- **Texto da página**
####

Dentro do alto escalão, o diretor-geral Alberto Pecegueiro decidiu sair a partir de janeiro de 2020, depois de 25 anos.

Já Paulo Daudt Marinho, neto de Roberto Marinho, foi promovido no de diretor dos canais infantis Gloob e Gloobinho e da unidade de negócios digitais da Globosat para assumir todos os Canais Globo.

Esse setor inclui TV paga, gestão de rede de afiliadas e a própria TV Globo.

As demissões e as negociações pareciam afetar mais o negócio de televisão da Globo. Mas os cortes chegaram, ainda em novembro, na editora.

Novo organograma da Globo

No dia 21 de novembro uma lista com alguns dos nomes de profissionais que foram desligados na editora chegava a 40 nomes. Diagramadores e editores estavam na fila de demissões.

####

- **Trabalho pedido**
Reescreva o trecho do texto sobre a Globo de "Novo organograma da" a "fila de demissões.", substituindo "editora" por "redação". As linhas que vêm a seguir são um material à parte, sem ligação com o texto.

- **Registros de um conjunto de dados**
####

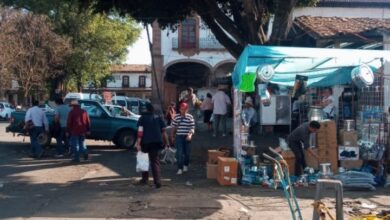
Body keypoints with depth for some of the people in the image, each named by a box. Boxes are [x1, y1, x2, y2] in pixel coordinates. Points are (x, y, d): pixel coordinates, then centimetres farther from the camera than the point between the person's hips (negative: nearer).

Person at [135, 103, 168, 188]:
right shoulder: (158, 118, 11)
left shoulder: (142, 118, -1)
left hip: (145, 142, -2)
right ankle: (157, 181, -13)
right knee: (155, 161, 0)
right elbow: (163, 131, 8)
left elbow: (140, 131, -11)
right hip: (156, 142, 2)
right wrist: (166, 141, 14)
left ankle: (145, 179, 24)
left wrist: (138, 143, -13)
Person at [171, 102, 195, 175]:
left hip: (187, 137, 0)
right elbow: (174, 127, 10)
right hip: (179, 136, 0)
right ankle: (180, 168, -6)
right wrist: (172, 136, 12)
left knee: (187, 152, 10)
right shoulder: (176, 117, 2)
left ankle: (186, 165, 33)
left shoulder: (190, 117, -4)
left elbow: (192, 127, -7)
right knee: (179, 153, -8)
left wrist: (190, 134, -23)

####

- **Resultado do exercício**
Novo organograma da Globo

No dia 21 de novembro uma lista com alguns dos nomes de profissionais que foram desligados na redação chegava a 40 nomes. Diagramadores e editores estavam na fila de demissões.